One final point to note is that, despite both this described form of precise warfare, and conventional warfare; falling into the same category of unilateral extra-legal state-level action, they are typically handled as separate entities. This can be explained in a number of ways, with possible explanations including; the timeline of the development of these capacities, to the siloing of capabilities to minimise the hard power of particular officers and/or bureaucrats (particularly when those capabilities include controlling the outcomes of elections and toppling governments). With this in mind, however, it is a restriction which has the effect of creating two distinct organisational perspectives (and thus institutional pressures on policy outcomes) which will view the issue through very different lenses.

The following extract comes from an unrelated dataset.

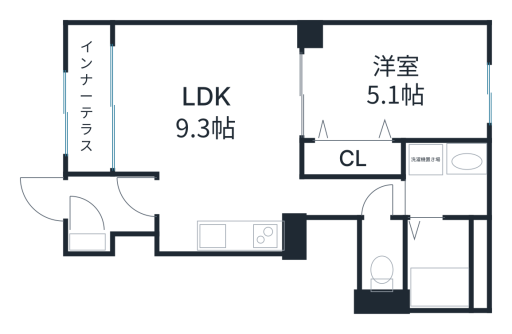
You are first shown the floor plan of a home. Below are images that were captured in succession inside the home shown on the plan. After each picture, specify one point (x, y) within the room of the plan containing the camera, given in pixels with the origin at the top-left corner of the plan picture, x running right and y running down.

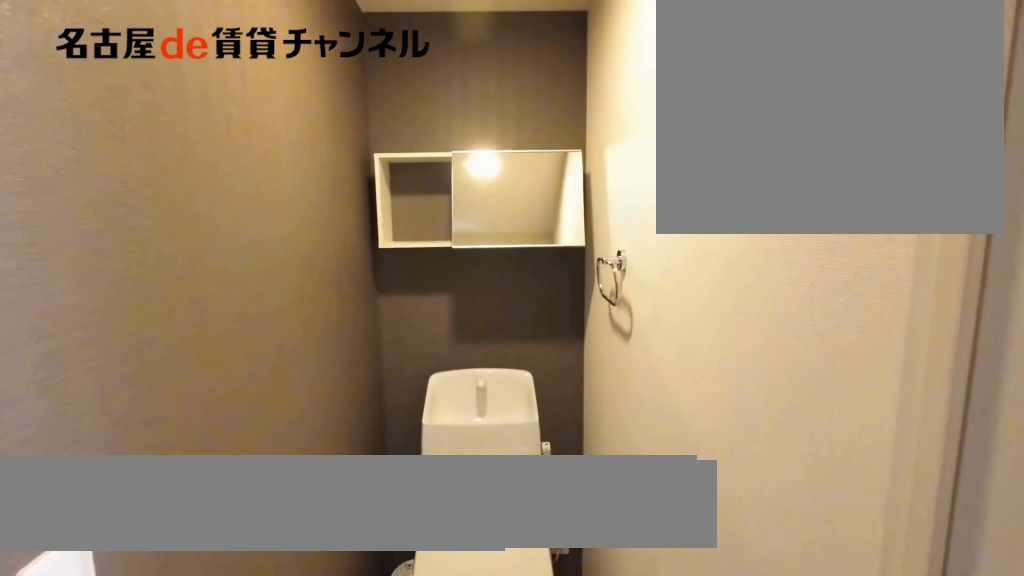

For example, being that the purpose of both the current war in Afghanistan, and the Iraq war were ostensibly a change in government, then a unified command structure may have come to the conclusion that a more limited application of force would have been more efficient, and possibly even more effective. In addition, it may have averted whatever internal political pressures were taking place which would have pushed for the deployment of military assets and personnel.
To conclude then, pending further discussion on this topic; warfare ought to be considered as unilateral action (or lack of action) taken by a government in aid of strategic aims. Therefore, matters of election or government interference via espionage, conventional warfare, or selective legal prosecution (in some cases) ought to all be considered within the purview of warfare. Integration of all of these capabilities will therefore likely yield a great deal in effectiveness and efficiency of achieving strategic aims. Institutional barriers may exist, due to the reluctance to centralise such power, but doing so will clearly grant a strategic advantage. As well as the obvious counter-intelligence efforts, undisputed, centralised, and non-elective governance provides a significant defensive capability, and thus a strategic advantage within this paradigm. Going forward, therefore, all other things being equal, republics and democracies will face a competitive disadvantage, and risk becoming a battle-ground between groups wishing to capture the government – to the strategic disadvantage of the republic.